■ EXERCISE DETAILS:
In how many lines of the listing below does "holder" appear? Reply with the number only.

++++ DATA LISTING ++++

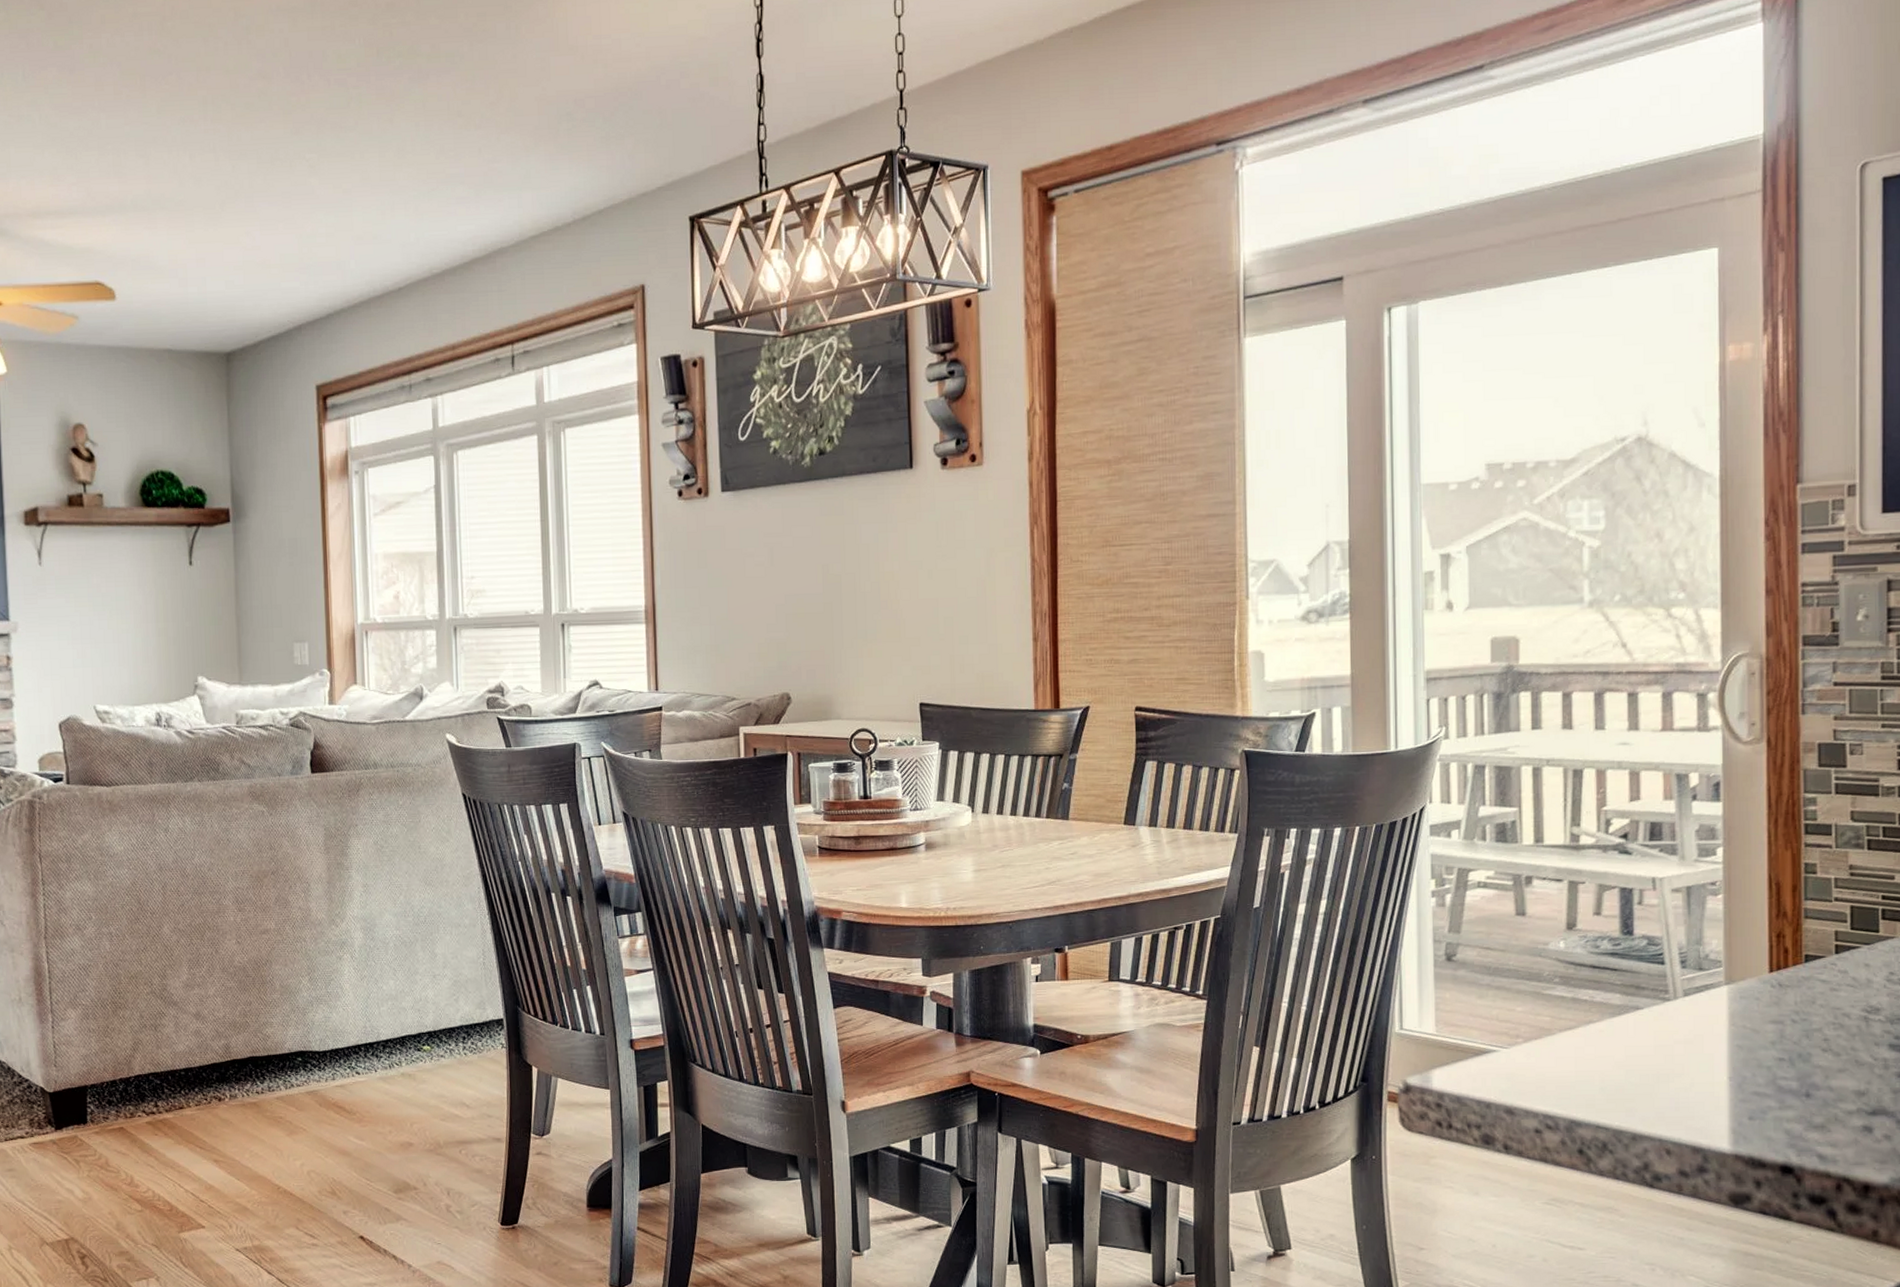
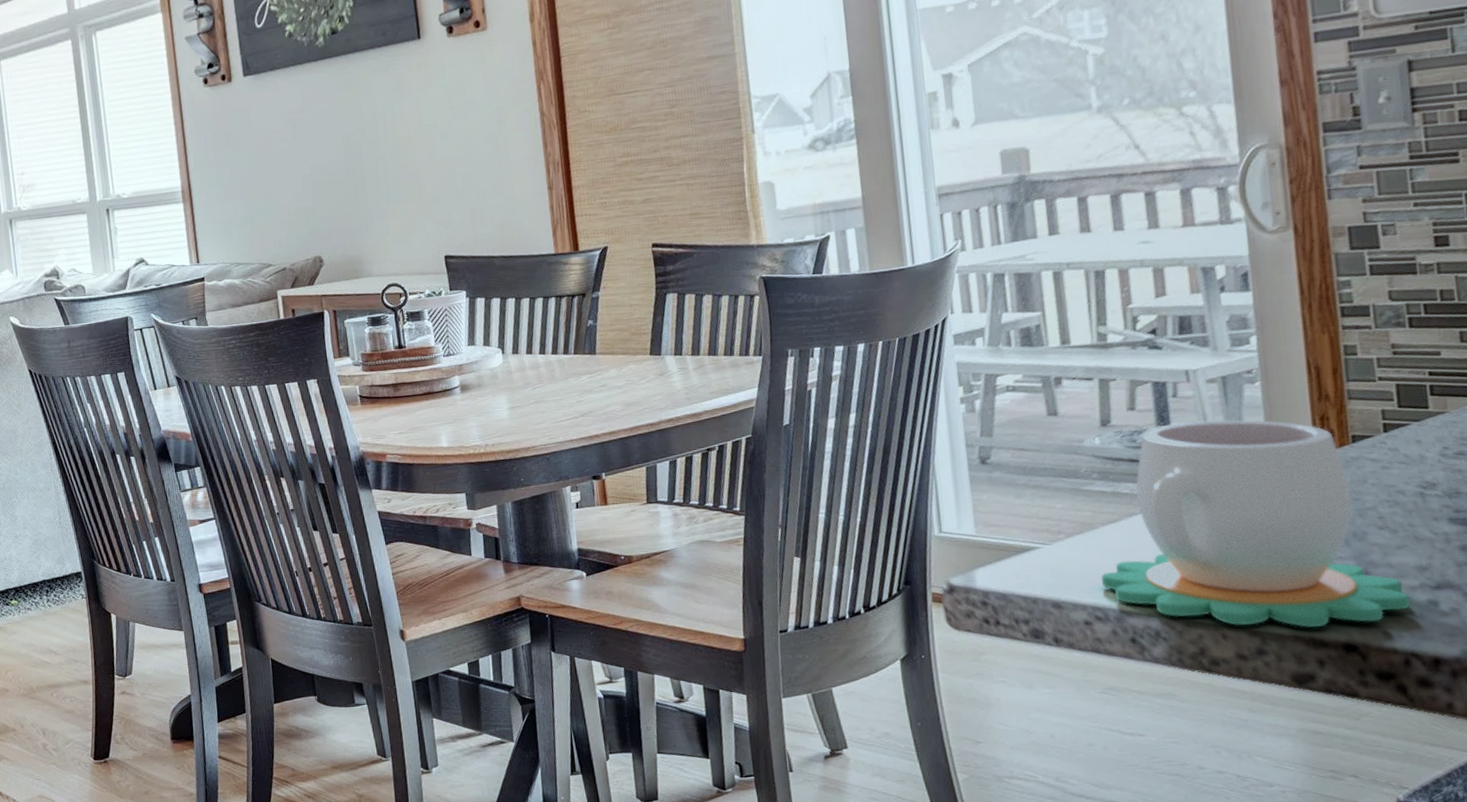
mug: none [1554,930,1848,1147] -> present [1101,419,1411,628]

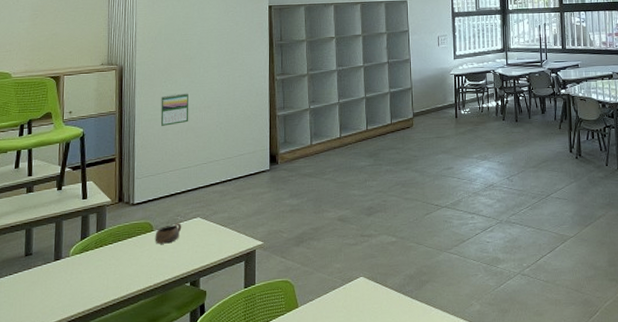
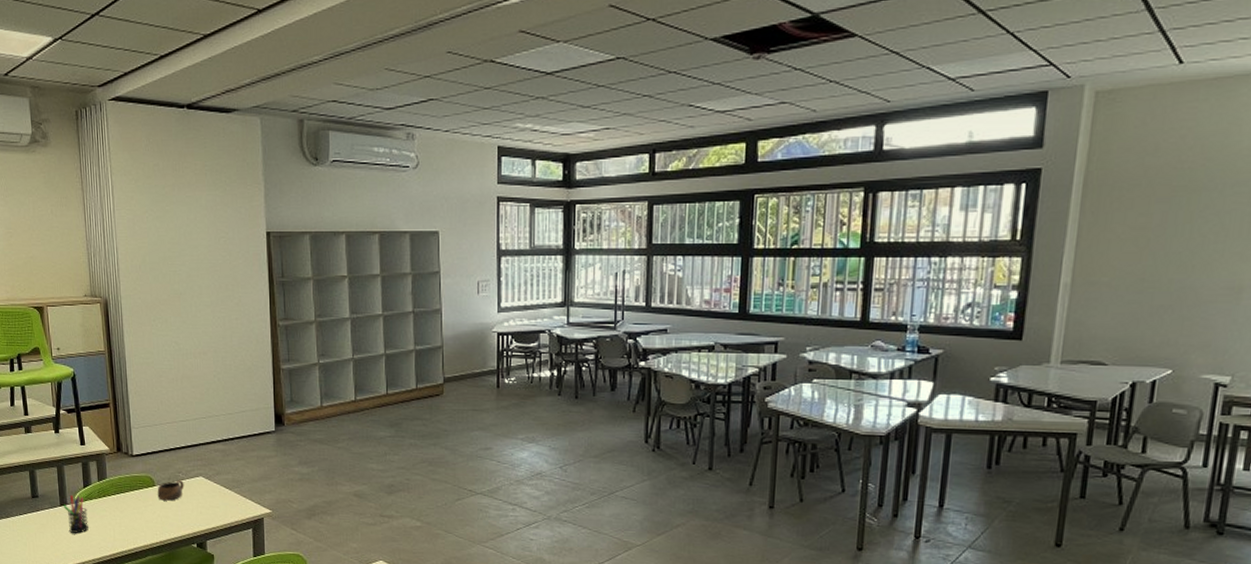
pen holder: none [57,249,82,287] -> present [63,495,88,533]
calendar: present [160,93,189,126] -> none [151,335,184,372]

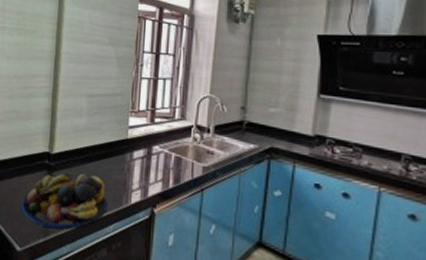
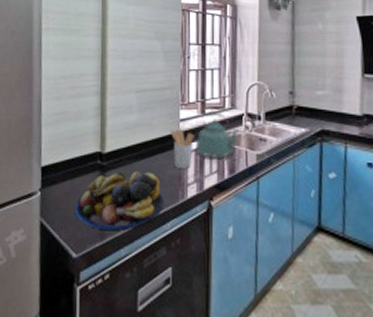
utensil holder: none [118,135,142,175] -> present [170,129,194,168]
kettle: none [143,120,187,169] -> present [196,111,239,160]

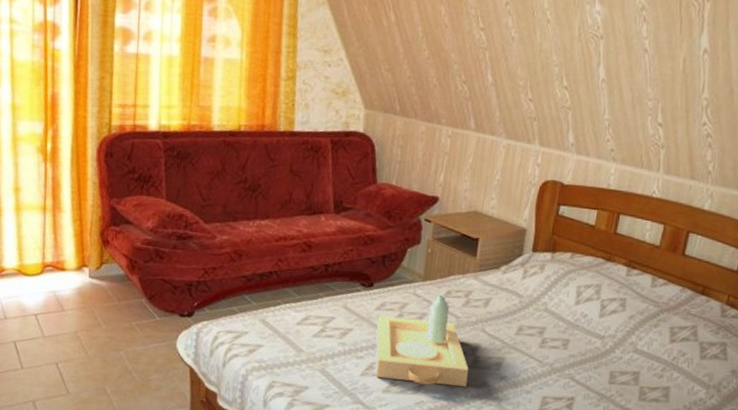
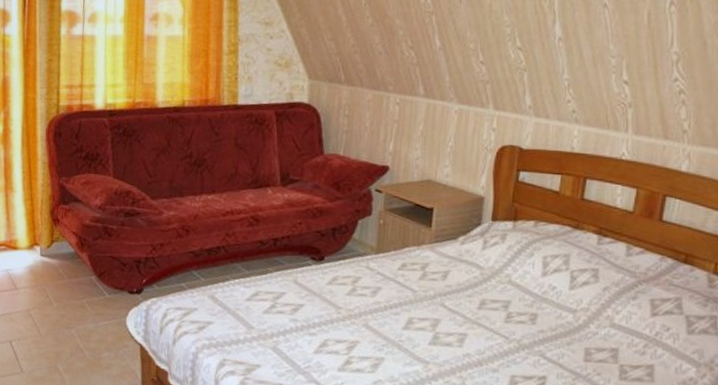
serving tray: present [375,294,469,388] -> none [329,267,429,366]

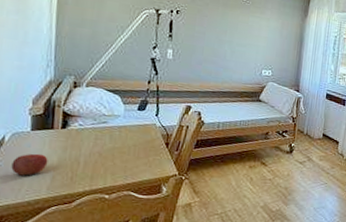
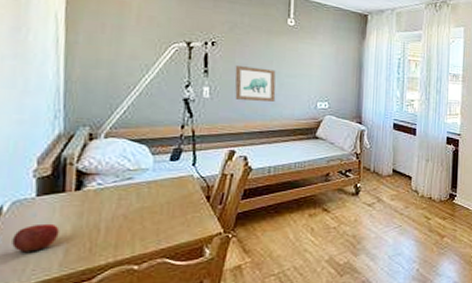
wall art: none [193,33,229,67] -> present [235,66,276,102]

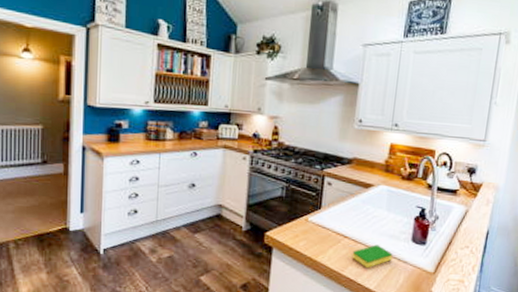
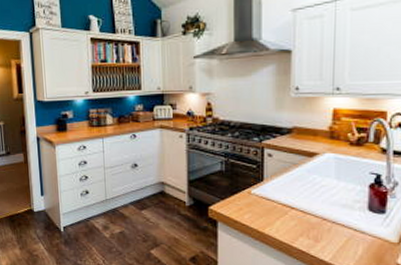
dish sponge: present [352,244,393,269] -> none [301,215,348,240]

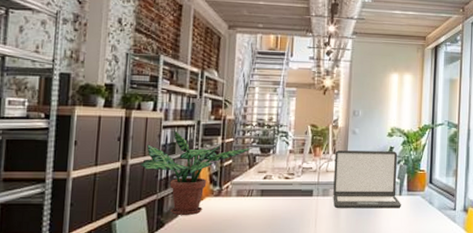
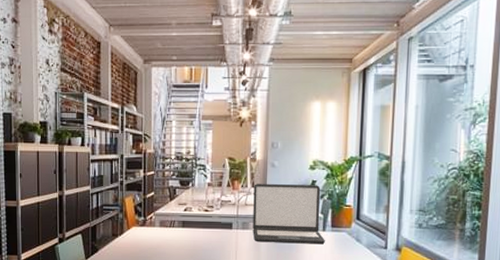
potted plant: present [139,130,254,215] -> none [73,164,173,242]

++++

■ RESPONSE:
2